In Alessandria e su tutta la Provincia, abbiamo la fortuna di avere Emiliano Poggio, Referente locale e Responsabile dell’area, che sta portando avanti un lavoro progettuale importante, sia dal punto di vista del dialogo politico che per quanto riguarda i programmi e le proposte da sottoporre ai cittadini alle elezioni amministrative della prossima Primavera. Alessandria, come tutto l’alessandrino, soffre di diverse problematiche che si trascinano da tempo. Nelle scorse settimane, abbiamo tenuto una riunione programmatica proprio in vista delle imminenti elezioni ed in questa occasione abbiamo incentrato la nostra attenzione su alcuni punti per noi sensibili: la necessità di una revisione seria e sensibile del Piano Regolatore Generale che sia esempio di sviluppo sostenibile; la situazione delle Partecipate, con particolare attenzione per Amag; la situazione economica e finanziaria del Comune, con i conseguenti disservizi a cui assistiamo; la creazione di uno Sportello Europeo che possa essere riferimento per imprese pubbliche e private per attingere dai finanziamenti messi a disposizione dall’UE e che raramente vengono sfruttati sul nostro territorio.

Elezioni 2022 in Piemonte e in generale, quali sono i vostri propositi, o per meglio dire il vostro programma?

Per le amministrative del 2022, la Buona Destra si sta attivamente muovendo su tutto il territorio. In Piemonte saremo presenti con nostri candidati in moltissimi Comuni nei quali, già nei mesi scorsi, abbiamo impostato progetti, programmi e collaborazioni con le forze politiche con cui condividiamo la direzione in cui vogliamo sviluppare i singoli territori. Trattandosi di elezioni amministrative, è difficile parlare di un programma generale, in quanto ogni comune ha una situazione propria, sia come problematiche da affrontare che come peculiarità da sfruttare per uno sviluppo futuro. La linea comune ovunque saremo presenti, sarà quella di fornire programmi precisi, progetti concreti e candidati validi in grado di dare respiro e ridare speranza ad un territorio che proviene da anni di crisi economica, industriale e sociale.

In questi mesi arriveranno i primi fondi del PNRR e sarà fondamentale utilizzarli al meglio, con una prospettiva di investimento che possa portare a ricadute di sviluppo e di maggior benessere della collettività.

Gli elettori sono da molto tempo delusi dalla politica in generale infatti i non votanti sono il primo partito, perché dovrebbero votarvi?

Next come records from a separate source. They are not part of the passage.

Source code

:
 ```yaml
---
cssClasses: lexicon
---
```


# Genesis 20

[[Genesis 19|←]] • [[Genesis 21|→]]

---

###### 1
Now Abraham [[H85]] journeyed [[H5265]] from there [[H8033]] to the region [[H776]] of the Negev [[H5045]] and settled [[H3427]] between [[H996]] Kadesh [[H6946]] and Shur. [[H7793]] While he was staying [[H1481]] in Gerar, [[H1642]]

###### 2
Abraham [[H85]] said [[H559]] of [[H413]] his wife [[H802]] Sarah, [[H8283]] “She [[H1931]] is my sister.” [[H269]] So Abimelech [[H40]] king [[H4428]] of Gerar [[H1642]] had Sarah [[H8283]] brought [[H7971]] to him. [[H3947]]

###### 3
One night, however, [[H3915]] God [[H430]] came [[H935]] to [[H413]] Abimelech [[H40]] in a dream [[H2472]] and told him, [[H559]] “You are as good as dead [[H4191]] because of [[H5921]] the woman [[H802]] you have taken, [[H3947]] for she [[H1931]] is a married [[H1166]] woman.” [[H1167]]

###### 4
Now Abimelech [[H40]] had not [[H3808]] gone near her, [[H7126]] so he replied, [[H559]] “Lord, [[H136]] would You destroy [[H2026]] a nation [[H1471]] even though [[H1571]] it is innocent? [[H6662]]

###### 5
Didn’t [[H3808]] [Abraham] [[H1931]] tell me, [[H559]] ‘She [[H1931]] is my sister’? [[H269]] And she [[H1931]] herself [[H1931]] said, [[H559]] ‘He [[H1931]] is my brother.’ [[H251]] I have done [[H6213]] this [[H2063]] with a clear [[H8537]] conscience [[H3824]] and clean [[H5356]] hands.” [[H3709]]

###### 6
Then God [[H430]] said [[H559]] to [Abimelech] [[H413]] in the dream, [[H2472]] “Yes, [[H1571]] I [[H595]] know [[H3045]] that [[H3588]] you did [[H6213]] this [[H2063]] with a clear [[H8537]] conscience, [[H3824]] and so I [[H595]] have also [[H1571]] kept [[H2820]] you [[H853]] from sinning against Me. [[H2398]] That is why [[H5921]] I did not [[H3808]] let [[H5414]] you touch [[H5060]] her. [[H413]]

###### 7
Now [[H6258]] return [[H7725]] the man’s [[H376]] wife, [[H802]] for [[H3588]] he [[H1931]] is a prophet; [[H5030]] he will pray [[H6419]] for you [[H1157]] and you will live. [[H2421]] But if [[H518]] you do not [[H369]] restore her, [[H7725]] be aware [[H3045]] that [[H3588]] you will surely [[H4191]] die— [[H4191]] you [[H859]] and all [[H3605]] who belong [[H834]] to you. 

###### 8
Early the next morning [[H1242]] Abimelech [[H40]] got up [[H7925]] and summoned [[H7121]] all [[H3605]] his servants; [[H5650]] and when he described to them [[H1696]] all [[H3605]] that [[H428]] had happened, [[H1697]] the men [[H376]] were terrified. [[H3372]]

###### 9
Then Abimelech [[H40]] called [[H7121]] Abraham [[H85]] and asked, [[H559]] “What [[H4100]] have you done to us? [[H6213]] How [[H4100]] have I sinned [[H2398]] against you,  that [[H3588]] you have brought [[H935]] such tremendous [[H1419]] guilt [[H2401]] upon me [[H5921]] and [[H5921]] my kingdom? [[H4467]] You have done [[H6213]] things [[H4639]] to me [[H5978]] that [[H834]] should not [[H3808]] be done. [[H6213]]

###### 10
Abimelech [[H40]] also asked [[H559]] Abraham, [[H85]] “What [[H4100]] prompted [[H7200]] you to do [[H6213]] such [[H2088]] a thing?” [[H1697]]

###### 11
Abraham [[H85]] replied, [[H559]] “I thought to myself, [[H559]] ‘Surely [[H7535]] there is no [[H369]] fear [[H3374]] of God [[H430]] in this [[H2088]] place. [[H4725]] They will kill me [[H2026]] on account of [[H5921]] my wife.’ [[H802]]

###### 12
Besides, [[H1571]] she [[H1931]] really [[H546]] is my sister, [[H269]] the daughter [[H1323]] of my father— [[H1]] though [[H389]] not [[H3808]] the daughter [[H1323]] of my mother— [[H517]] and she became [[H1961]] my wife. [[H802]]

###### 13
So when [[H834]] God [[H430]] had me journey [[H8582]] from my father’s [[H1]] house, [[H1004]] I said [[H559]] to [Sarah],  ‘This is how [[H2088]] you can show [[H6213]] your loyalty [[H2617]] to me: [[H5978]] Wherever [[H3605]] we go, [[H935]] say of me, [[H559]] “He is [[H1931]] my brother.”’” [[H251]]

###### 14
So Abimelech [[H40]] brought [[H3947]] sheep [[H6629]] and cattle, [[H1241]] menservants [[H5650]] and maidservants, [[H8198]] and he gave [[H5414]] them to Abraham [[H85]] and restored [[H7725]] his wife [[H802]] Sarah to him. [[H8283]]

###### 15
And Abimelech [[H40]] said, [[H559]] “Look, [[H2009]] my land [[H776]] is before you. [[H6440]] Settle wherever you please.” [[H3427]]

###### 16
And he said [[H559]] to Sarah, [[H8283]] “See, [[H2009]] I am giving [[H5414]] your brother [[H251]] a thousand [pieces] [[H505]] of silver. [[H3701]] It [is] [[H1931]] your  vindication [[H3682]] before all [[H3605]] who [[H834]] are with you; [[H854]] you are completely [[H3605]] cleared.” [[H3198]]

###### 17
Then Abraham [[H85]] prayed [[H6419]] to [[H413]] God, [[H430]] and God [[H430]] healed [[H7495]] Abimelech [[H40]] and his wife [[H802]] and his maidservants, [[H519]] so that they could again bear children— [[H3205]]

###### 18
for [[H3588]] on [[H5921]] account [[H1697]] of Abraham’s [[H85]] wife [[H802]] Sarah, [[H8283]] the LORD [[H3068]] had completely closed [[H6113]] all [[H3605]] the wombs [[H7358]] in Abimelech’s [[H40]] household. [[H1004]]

Purtroppo, la politica degli ultimi anni ha deluso le aspettative e questo ha portato prima alla vittoria del populismo dell’antipolitica, poi al progressivo allontanamento dei cittadini. La disillusione dovuta a questo vero e proprio fallimento, lo si vede dai preoccupanti dati di astensionismo che si sono registrati nelle ultime tornate elettorali, in particolar modo alle recenti amministrative 2021, dove più della metà degli aventi diritto non si è recato alle urne. Il primo obiettivo di qualunque forza politica dovrà essere quello di ridare credibilità al proprio operato per poter nuovamente conquistare la fiducia del cittadino. La politica da social ha illuso molti partiti, sopratutto i populisti di entrambi gli schieramenti, di godere di una fiducia evidentemente sovrastimata: i risultati elettorali hanno dimostrato quanto sia facile ottenere un like social con uno slogan su di un post, senza che questo si trasformi inderogabilmente in un voto sulla scheda elettorale.

La politica, quella vera e concreta, deve tornare tra le persone, sopratutto nelle periferie abbandonate e di cui ci si ricorda solo in campagna elettorale salvo scordarsele nei successivi 5 anni. Si deve tornare ad ascoltare, a dialogare, a confrontarsi quotidianamente con il Paese reale, abbandonando i pulpiti social da cui si urlano posizioni spesso irreali e distanti dal Paese reale.

La Buona Destra in Piemonte sta facendo questo, incontrando persone, parti sociali, il mondo delle Associazioni e con il confronto quotidiano sta costruendo il progetto concreto da proporre ai cittadini.